Chiggers are a particular kind of mite larvae. Only the larvae attack humans and they don't burrow or suck blood. Like ticks they imbed their mouth parts into the body but Chiggers are a lot smaller -- nearly microscopic. Unlike ticks they don't suck blood --- it's a lot grosser than that. Their saliva has some kind of enzyme that rots and liquefies skin cells so they can drink it. bleh!

And they itch like the very devil!


-B
 
why do I know every single one of the first set of forklore Vixandra posted :confused:

Guinness if boiled and you drink it hot will end a pregnancy same is said for paw-paw/papaya, eaten green.
 
CutieMouse said:
Uh- can we tell who here lives or has lived in the South and who hasn't? Chiggers don't seem to be as common up North. LOL

I am most definatelly a young northerner.

I've had my fair share of ticks and a lymes outbreak to boot... but chiggers... i'm glad i've never had to deal with them i think...
 
cellis said:
How about turpentine gets rid of chiggers and ticks... I am surprised that I am still alive...

I have many more but just cannot think of them now...

or how about gasoline gets rid of lice...
 
rosco rathbone said:
I can cure all warts with a welding rod, a gas stove burner and a pint of whiskey.

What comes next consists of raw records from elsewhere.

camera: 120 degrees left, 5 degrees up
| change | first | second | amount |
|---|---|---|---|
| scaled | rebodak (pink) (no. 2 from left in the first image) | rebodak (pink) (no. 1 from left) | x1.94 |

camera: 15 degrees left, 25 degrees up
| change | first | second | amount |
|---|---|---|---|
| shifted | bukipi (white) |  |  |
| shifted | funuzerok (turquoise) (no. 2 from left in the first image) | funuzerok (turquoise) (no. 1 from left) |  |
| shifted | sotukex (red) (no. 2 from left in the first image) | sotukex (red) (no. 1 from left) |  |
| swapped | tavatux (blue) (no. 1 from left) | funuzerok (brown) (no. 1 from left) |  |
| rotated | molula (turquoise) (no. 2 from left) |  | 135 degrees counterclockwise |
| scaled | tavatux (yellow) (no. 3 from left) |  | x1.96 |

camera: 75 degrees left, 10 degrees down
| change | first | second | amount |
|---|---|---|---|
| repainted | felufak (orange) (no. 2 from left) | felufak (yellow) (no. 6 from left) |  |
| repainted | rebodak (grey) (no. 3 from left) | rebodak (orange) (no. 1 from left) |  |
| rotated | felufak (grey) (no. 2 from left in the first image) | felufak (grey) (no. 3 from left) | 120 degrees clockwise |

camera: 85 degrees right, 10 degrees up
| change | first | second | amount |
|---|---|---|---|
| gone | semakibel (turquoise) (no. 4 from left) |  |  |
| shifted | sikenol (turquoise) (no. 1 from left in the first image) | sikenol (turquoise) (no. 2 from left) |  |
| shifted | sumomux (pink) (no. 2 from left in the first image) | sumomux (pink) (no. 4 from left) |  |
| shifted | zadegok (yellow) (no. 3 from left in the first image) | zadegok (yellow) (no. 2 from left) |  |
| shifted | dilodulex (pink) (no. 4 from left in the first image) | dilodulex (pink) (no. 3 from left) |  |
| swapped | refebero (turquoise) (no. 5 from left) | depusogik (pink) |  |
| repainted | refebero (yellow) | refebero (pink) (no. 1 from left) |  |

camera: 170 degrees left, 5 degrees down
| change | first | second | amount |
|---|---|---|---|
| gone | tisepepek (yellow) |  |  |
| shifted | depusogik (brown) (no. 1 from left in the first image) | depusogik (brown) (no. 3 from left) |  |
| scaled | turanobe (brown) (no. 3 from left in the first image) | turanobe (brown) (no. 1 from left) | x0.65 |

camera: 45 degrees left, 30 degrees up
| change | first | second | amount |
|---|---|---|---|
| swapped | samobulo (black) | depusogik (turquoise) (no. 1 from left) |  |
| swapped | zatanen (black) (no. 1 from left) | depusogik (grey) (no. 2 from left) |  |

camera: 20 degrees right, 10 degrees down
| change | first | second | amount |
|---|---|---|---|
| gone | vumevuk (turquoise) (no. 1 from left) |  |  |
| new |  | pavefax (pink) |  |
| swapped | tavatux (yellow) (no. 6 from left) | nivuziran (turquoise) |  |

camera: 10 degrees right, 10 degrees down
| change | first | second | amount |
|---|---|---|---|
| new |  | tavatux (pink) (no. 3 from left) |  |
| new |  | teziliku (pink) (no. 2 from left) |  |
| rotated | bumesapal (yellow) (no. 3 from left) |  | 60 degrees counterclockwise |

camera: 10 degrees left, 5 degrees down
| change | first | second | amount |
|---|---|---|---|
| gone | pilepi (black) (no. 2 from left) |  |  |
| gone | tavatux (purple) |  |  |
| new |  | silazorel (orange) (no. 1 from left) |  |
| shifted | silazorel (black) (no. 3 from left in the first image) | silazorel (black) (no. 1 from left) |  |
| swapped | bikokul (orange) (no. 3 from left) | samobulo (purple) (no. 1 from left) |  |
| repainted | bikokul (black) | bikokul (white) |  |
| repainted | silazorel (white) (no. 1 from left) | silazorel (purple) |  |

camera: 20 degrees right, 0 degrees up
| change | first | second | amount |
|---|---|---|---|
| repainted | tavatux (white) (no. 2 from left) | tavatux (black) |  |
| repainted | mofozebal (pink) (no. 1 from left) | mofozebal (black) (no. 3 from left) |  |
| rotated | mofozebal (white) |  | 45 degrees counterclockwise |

Not quite what I had in mind, LOL.
Liquid Nitrogen's pretty good for warts though.


I'd forgotten the turpentine one for ticks.
We got either a cigg to the little bugger or it painted with nail polish to suffocate it.

I've had to tell people that they can get pregnant thier first times.

And the nurse in question from my earlier post- I swear, despite the fact she's a dark-haired Phillipino, she has blonde roots.
 
Bloody Heart said:
or how about gasoline gets rid of lice...

Um, actually it's kerosene, and that works. Lice have developed an immunity to RID, so my dr told us to try kerosene, and it works. It also kills the nits.
 
Vixandra said:
Not quite what I had in mind, LOL.
Liquid Nitrogen's pretty good for warts though.

Duct tape works too. Also recommended by our dr, but when Beth had like three planters warts they said they could burn them off, which would hurt, or we could put duct tape on them. We did, and a week later she was wartless. You gotta change the tape every day though, and scrape off the dead skin.
 
Bloody Heart said:
or how about gasoline gets rid of lice...

My grandmother swears by using mayo to suffocate the little creatures. It seems to work though cause my cousins never had more then one bought with the things.
 
caela said:
My grandmother swears by using mayo to suffocate the little creatures. It seems to work though cause my cousins never had more then one bought with the things.

tried it. *sigh* didn't work. Believe me we'd done EVERYTHING by the time that I used the kerosene. And yes, we've totally gone through the house too. All the dolls, all the stuffed animal, everything gets treated. The kerosene is the only thing that worked.
 
rosco rathbone said:
I can cure all warts with a welding rod, a gas stove burner and a pint of whiskey.

Hmmm....this sounds very similar to my patented hammer & nail clippers remedy.

-B
 
Duct tape works too.


Ah, the endless joys and uses of duct tape. I'd heard that this works but I haven't had occasion to try it. I had a wart on my thumb when I was about 13, accidently bludgeoned it with a hammer and had to cut it off with nail clippers to relieve the pressure of the blood welling up underneat and since then I've never had another wart anywhere ever. I think word got out and they're all just scared to death of me.